> _Текст для чтения_:

Одним из лейтмотивов, смысловым, сценографическим и структурным, становится теория Николая Козырева о свойствах времени, которую он разрабатывал в заключении. Голосом сверху рассказывается о зеркалах, где можно увидеть прошлое. Изогнутые зеркала, которые Козырев изобрел в Норильлаге, могут отражать и фокусировать потоки времени. Его теория становится его «номером».

Работа Романа Лесика — одна из сильнейших в спектакле. На сцене в теплом свете летнего вечера вальсируют пары. Юноши в костюмах, светлых рубашках с галстуками, девочки в изящных туфельках и белых носочках, приталенных платьях предвоенной поры. Это вальс на границе миров в рампе железного театра Норильлага, с первых тактов которого остро ощущается опасность оступиться сразу в смерть. Два энкавэдэшника входят на танцплощадку, выводят из круга танцующих высокого юношу с идеально прямой, гордой линией плеч и растерянной детской улыбкой. Арест. Козырева уводят. Синеет воздух, летние платьица кружатся в падающем сверху уже норильском снегу, девочки падают из вальса в руки надзирателей.

Их тела складывают на вагонетку-труповозку лицом вниз. ГУЛАГ длится в километрах, захватывает пространства, всю мирную жизнь. И параллельно на авансцене в углу красивый, высокий, сильный человек уже в лагерном, с номером на груди, с рассеченной бровью, на коленях, на допросе, которого, кажется, и не слышит. Он пытается сосредоточиться, пишет мелом на листах ржавого железа формулы. Начальник теряет уверенность, постепенно ему становится не по себе. Он протягивает Козыреву свой чай. Немыслимое сладкое горячее лакомство, из другой невозможной жизни. Но Козырев лишь греет заледеневшие пальцы и медленно, безучастно выливает эту драгоценность, смотрит и видит, кажется, течение времени. Время, его сочленения, потоки. И становится очевидно, что на коленях он стоит перед своими формулами, но не перед энкавэдэшником. На издевательские вопросы он непонимающе, простодушно отвечает: «А причем тут космос?» Разрастается ощущение космоса за его плечами. Для него зримы невидимые законы вселенной. Сознание определяет бытие. Николай Александрович Козырев выжил в Норильлаге, был реабилитирован и вернулся к науке.

> _Выполните задания_:
• 1. Ответьте на вопросы по тексту о спектакле:
(а) Где Козырев изобрел изогнутые зеркала?
(б) Чью работу автор называет одной из сильнейших в спектакле?
(в) Что Козырев пишет мелом на листах ржавого железа?
• 2. Почему, согласно тексту о спектакле, становится очевидно, что Козырев стоит на коленях перед своими формулами, а не перед энкавэдэшником? Ответьте одним–тремя предложениями.
• 3. Продолжите текст о спектакле, начав сразу после его последнего предложения.

> _Записанные данные_:
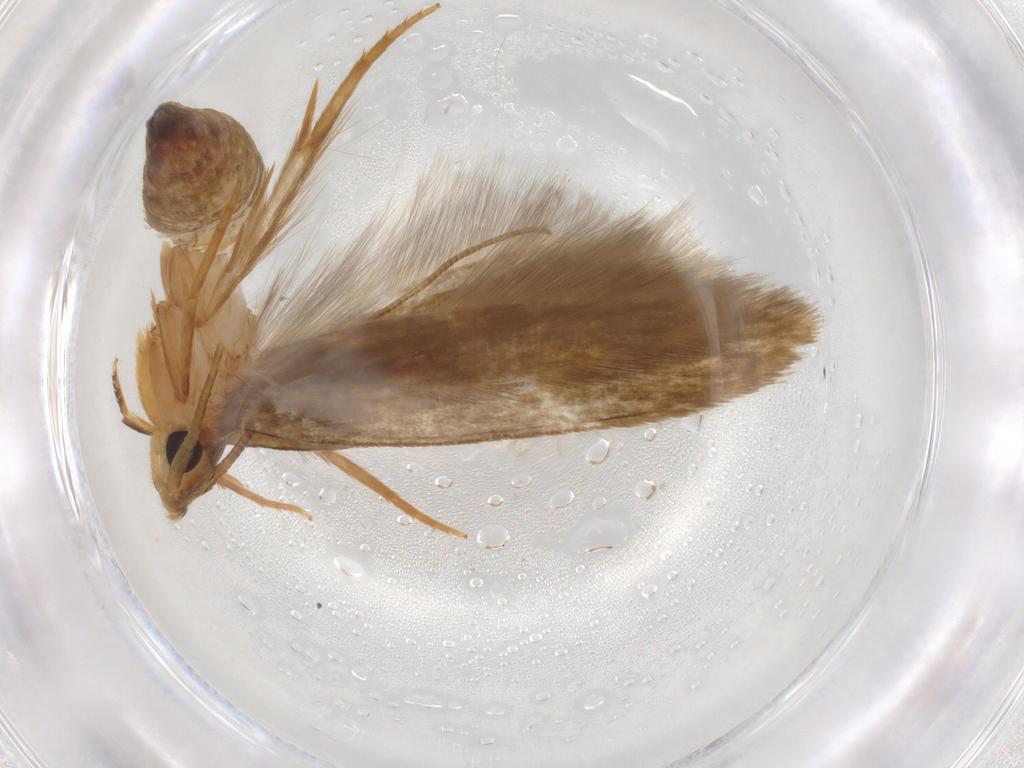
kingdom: Animalia
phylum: Arthropoda
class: Insecta
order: Lepidoptera
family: Tineidae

> _Ответы по заданиям_:
• 1.
(а) В Норильлаге.
(б) Работу Романа Лесика.
(в) Формулы.

• 2. Козырев будто не слышит допроса: он сосредоточенно пишет мелом формулы. Чай начальника он лишь использует, чтобы согреть пальцы, а затем безучастно выливает его, глядя на течение времени.

• 3.
Еще один герой — Поэт, чей прототип Лев Никоаевич Гумилев.

Его «номер» — сплошная унизительная и физически-мучительная пытка. Его избивают в «оркестровой яме», а значит, бытово и жестоко. Брызжет кровь из разбитого лица Поэта, слюна изо рта исполнительного следователя. А потом спокойно и даже весело палач велит ему «присаживаться», подписывать. Потом по новой. Избивает методично, до потери сознания, чтобы выплеснуть в лицо ведро ледяной воды человеку, измученному жаждой. Поэт слизывает воду со своих ладоней. И в этом очень много человеческого и ни секунды жалкого или жертвенного. Павел Авдеев играет стоика.

В Норильлаге Гумилев разрабатывал теорию пассионарности. Энергия, этнос и космос — вот что сохраняет ему жизнь. Но еще поэзия, стихи отца и матери, стихи его детства, его собственные стихи, их неизменный и прекрасный ритм, их жесткие структуры и стихия. Между допросами, в крошечной — продышаться — паузе он, обессиленно прислонившись к железу стен, будет читать:

В гудках авто, в громадах серых зданий
И блеске электрических огней
Не слышно нам старинных заклинаний,
Не видно оживающих камней.

Заклинания против смерти — стихи внутри него.

Гумилев выжил в Норильлаге, был реабилитирован и вернулся к науке. Формулы, цифры проступают на порталах маленького театра. Цифры, означающие космос, цифры на шапках и телогрейках, цифры — безликие бесчисленные смерти. В следующем «номере» сознание будет сокрушено бытием. В спектакле нет готовых ответов, и не все смогли выжить благодаря космосу внутри.

В Норильлаг отправляли по заявке. Нужна хоровая капелла на концерт, и вот девушек в синих бархатных платьях, прямо с выступления, в полном составе запихнули в вагоны для перевозки скота. Они стоят в шеренге, вытянувшись перед конвойным, словно на концерте. В этой сцене предельная концентрация беззащитности и физиологического ужаса. Медленно, наслаждаясь их страхом, в произвольном порядке выбирая следующую жертву, подходят охранники и зэки, сдирают с плеч платье, толкают назад, шеренга смыкается. Всего несколько мгновений на страшное превращение. На авансцену вразвалочку вываливается очередной зэк, только косички-бараночки из-под затертой ушанки с номером позволяют опознать девушку-хористку. В этой сцене цифра — про утрату человеческого. На корточках, сплевывая бойкие словечки сквозь зубы, они сидят в кружке, изувеченные, исковерканные судьбы. И так остро и горячо в этой сцене бьется жизнь. Н-513 бережно вынула из-за пазухи ватника маленькую концертную красную туфельку. Кто-то превратился в безликую, бесформенную кучу рванья, кто-то в исподней рубашечке ушел под конвоем огромных овечьих бушлатов в темноту маленького театра. Пока их допрашивали, они считали: только один их поезд — это 40 тысяч лет чьих-то отнятых жизней.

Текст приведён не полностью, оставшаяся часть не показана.